TASK TO CARRY OUT – Copy out all lines of the records in which the word "pixels" appears.

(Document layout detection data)
※ ※ ※

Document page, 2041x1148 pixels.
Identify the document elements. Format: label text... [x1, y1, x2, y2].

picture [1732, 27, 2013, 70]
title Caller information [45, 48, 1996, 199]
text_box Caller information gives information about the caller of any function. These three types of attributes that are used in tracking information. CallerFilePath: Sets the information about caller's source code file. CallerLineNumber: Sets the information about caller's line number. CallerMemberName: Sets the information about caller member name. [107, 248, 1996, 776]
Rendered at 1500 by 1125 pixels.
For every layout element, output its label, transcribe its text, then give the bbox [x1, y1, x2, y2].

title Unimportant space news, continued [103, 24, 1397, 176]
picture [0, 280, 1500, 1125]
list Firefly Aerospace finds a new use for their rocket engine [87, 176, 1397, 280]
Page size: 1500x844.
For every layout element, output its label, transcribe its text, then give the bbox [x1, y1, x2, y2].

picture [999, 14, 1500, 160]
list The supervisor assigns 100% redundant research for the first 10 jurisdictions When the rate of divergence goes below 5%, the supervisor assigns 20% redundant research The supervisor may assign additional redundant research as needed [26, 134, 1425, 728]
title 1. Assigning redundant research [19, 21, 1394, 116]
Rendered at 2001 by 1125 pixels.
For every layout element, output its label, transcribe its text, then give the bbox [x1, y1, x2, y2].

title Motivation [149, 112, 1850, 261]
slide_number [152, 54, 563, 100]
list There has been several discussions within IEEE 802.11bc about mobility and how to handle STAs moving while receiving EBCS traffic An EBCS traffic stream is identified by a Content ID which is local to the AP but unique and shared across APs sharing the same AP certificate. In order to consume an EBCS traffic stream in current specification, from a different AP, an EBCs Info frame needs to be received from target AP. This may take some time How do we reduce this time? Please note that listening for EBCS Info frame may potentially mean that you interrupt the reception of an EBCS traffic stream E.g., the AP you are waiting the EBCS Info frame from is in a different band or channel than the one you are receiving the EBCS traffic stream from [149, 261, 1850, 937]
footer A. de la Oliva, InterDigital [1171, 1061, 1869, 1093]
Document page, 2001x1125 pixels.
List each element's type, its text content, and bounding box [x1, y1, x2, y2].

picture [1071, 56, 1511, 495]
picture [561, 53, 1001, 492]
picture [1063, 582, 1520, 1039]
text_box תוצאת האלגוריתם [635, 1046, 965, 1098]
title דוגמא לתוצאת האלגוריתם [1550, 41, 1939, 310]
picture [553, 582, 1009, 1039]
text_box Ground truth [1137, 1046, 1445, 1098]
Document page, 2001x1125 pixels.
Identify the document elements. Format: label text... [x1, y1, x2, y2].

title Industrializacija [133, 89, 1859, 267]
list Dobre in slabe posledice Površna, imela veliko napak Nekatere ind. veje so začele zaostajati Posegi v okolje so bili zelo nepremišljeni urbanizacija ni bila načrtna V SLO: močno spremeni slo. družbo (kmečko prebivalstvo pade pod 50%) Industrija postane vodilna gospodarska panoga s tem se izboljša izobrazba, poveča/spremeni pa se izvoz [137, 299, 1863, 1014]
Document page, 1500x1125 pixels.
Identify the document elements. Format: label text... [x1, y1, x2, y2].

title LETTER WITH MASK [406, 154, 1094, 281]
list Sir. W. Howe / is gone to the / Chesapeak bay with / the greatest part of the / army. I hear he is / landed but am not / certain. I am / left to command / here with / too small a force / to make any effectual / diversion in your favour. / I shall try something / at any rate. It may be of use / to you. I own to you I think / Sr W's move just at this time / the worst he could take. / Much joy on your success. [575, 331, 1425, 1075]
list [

※ ※ ※

TASK RESULT –
Document page, 2041x1148 pixels.
Rendered at 1500 by 1125 pixels.
Rendered at 2001 by 1125 pixels.
Document page, 2001x1125 pixels.
Document page, 2001x1125 pixels.
Document page, 1500x1125 pixels.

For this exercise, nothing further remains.